Kissinger has a long record of pronouncements on nuclear issues; it was in this field that he first made his name. Yet his work has at times been open to varying interpretations. In his first major book, Nuclear Weapons and Foreign Policy, he said that limited nuclear war was containable and therefore conceivable. He later backed away from that theory; yet for a time colleagues mirthfully referred to him as "Dr. Strangelove, East" (Physicist Edward Teller held the Western title). But his main argument, which eventually became U.S. policy, was that the old massive-retaliation approach of the middle-'50s was irrational because it offered no real alternative between surrender and wholesale annihilation: "It does not make sense to threaten suicide in order to prevent eventual death." John Foster Dulles' policies in general seemed "onedimensional" to Kissinger.
A Legitimate Order
In the first book, and in The Necessity for Choice (1960), he seemed to be highly skeptical of the chance for successful negotiations with the Russians and of U.S. capacity to bargain with a power that viewed the world so differently. "To us," he wrote, "a treaty has a legal and not only a utilitarian significance, a moral and not only a practical force. In the Soviet view, a concession is merely a phase in a continuing struggle." He also has doubts about the notion that as Russia evolves into a more liberal society, it will necessarily be more tractable. "In some respects," he said recently, "it was easier to deal with Stalin than with this timid, mediocre leadership that lets crises develop and has missiles."
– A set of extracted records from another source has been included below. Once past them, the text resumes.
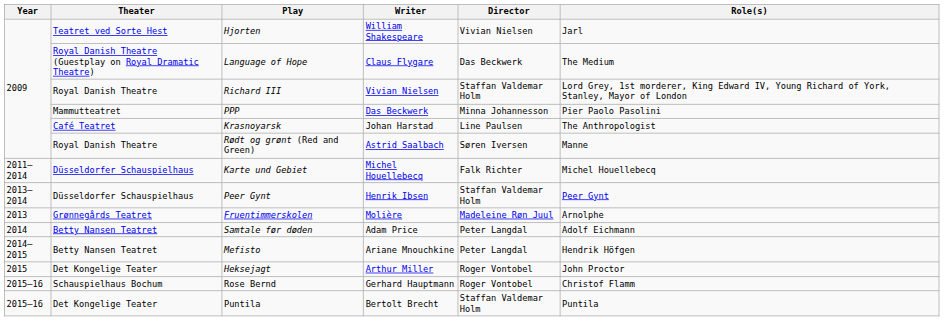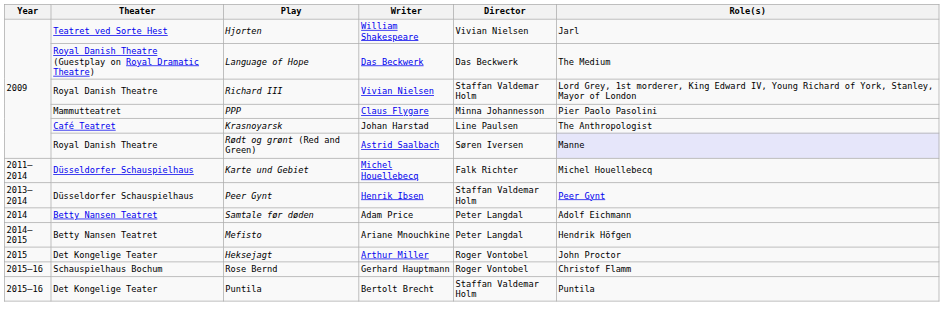Language of Hope | Writer: Claus Flygare -> Das Beckwerk
PPP | Writer: Das Beckwerk -> Claus Flygare
Rødt og grønt (Red and Green) | Role(s): no background -> lavender background
- row: 2013 | Grønnegårds Teatret | Fruentimmerskolen | Molière | Madeleine Røn Juul | Arnolphe
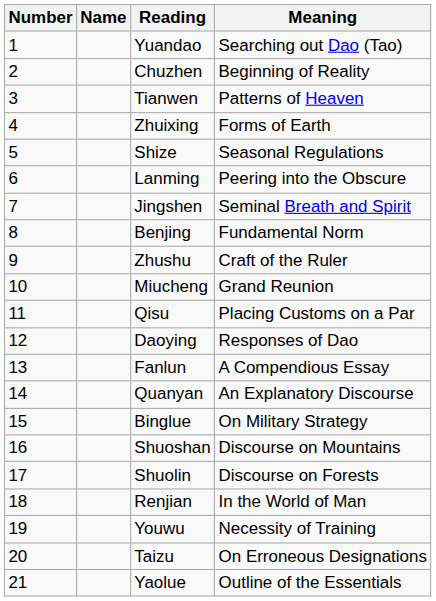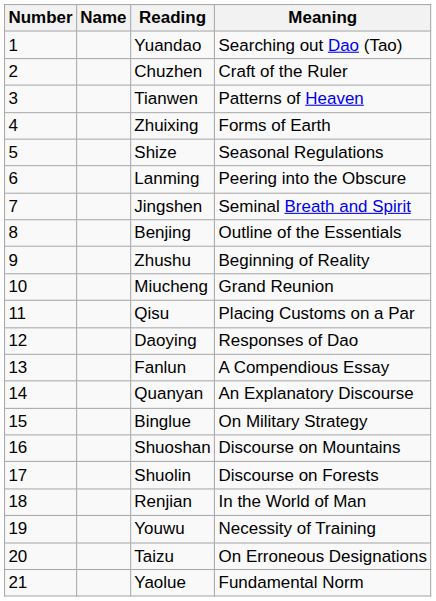Chuzhen | Meaning: Beginning of Reality -> Craft of the Ruler
Benjing | Meaning: Fundamental Norm -> Outline of the Essentials
Zhushu | Meaning: Craft of the Ruler -> Beginning of Reality
Yaolue | Meaning: Outline of the Essentials -> Fundamental Norm
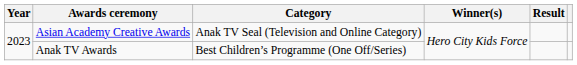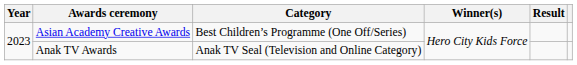Asian Academy Creative Awards | Category: Anak TV Seal (Television and Online Category) -> Best Children’s Programme (One Off/Series)
Anak TV Awards | Category: Best Children’s Programme (One Off/Series) -> Anak TV Seal (Television and Online Category)
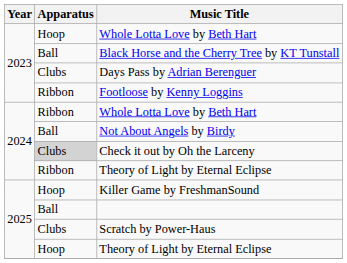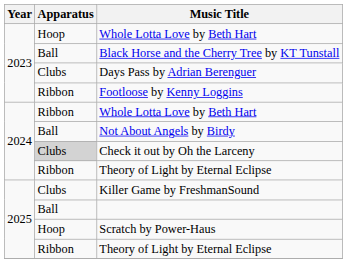Killer Game by FreshmanSound | Apparatus: Hoop -> Clubs
Scratch by Power-Haus | Apparatus: Clubs -> Hoop
2025 / Theory of Light by Eternal Eclipse | Apparatus: Hoop -> Ribbon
Particular decisions to arm or disarm, to talk or to remain silent, must, in his view, be keyed to current opportunities rather than past failures. What remains constant is his concern with the fundamental uses of strength. The U.S. has not quite grasped an axiom that European statesmen had long ago mastered: peace is not a universal realization of one nation's desires, but a general acceptance of a concept of an "international order." It may chafe all concerned, but irritation is acceptable if no one's survival is threatened. In his history of the post-Napoleonic period, A World Restored, and in writing of the later fusion of German states, Kissinger displayed admiration for Metternich of Austria, Castlereagh of Britain and Bismarck of Prussia.